Com foco nos mercados mercados da América Latina e África, acordo entre Embraer e Alada mira contratos governo a governo A indústria brasileira de defesa começa a avançar em um novo modelo de exportação baseado em contratos governo a governo (G2G), movimento que pode ampliar o acesso a mercados estratégicos e reduzir barreiras comerciais em […]

Redação

Com foco nos mercados mercados da América Latina e África, acordo entre Embraer e Alada mira contratos governo a governo

A indústria brasileira de defesa começa a avançar em um novo modelo de exportação baseado em contratos governo a governo (G2G), movimento que pode ampliar o acesso a mercados estratégicos e reduzir barreiras comerciais em negociações internacionais.

Nesse contexto, a Embraer firmou um memorando de entendimento com a ALADA , empresa brasileira criada pelo governo brasileiro para atuar como intermediadora em contratos de defesa no modelo governo a governo, para avaliar oportunidades de negócios em países da América Latina e da África que exigem esse tipo de estrutura contratual.

O formato de contratação entre governos é utilizado em operações consideradas estratégicas, nas quais a intermediação estatal reduz riscos, amplia garantias e facilita o acesso a financiamento e acordos bilaterais.

Na prática, o modelo pode acelerar processos de aquisição e aumentar a competitividade de produtos brasileiros em mercados onde esse tipo de arranjo é pré-requisito.

Segundo o vice-presidente de contratos da Embraer Defesa & Segurança, Fabio Caparica, o acordo busca estruturar novas alternativas comerciais. “O modelo permite oferecer aos países uma opção adicional para viabilizar a aquisição de soluções da Embraer”, afirmou.

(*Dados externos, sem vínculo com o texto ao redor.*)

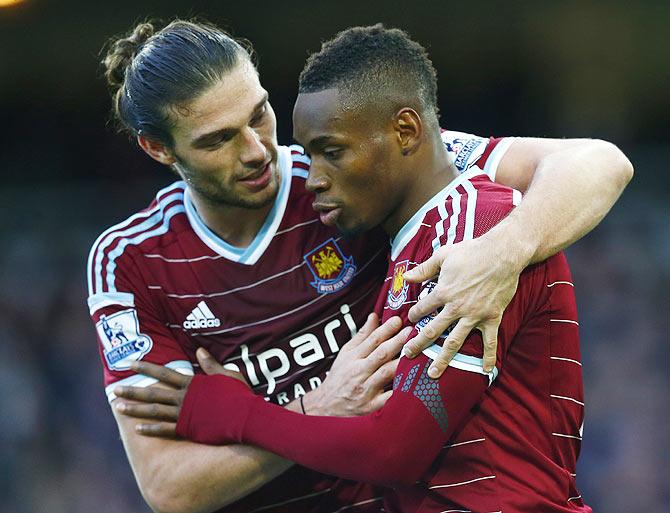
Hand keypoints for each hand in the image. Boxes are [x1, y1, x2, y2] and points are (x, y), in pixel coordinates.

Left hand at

Para a Alada, a iniciativa representa a consolidação de um novo instrumento de inserção internacional. De acordo com o presidente da empresa, Sergio Roberto de Almeida, a atuação no formato G2G amplia o acesso a projetos aeroespaciais e fortalece a base industrial de defesa brasileira.

Mercados emergentes no radar

O movimento ocorre em um momento de maior demanda por equipamentos de defesa em regiões emergentes, impulsionada por necessidades de modernização de frota, segurança territorial e cooperação internacional.

A América Latina e a África concentram oportunidades relevantes nesse contexto, especialmente em países que priorizam acordos institucionais como forma de mitigar riscos contratuais.

A Embraer tem ampliado sua atuação no segmento de defesa com plataformas como o cargueiro KC-390 Millennium e a aeronave leve de ataque A-29 Super Tucano, que vêm conquistando novos operadores no mercado internacional. A estratégia combina expansão comercial com diversificação de mercados, em um ambiente global mais competitivo e com crescente demanda por soluções integradas de defesa e segurança.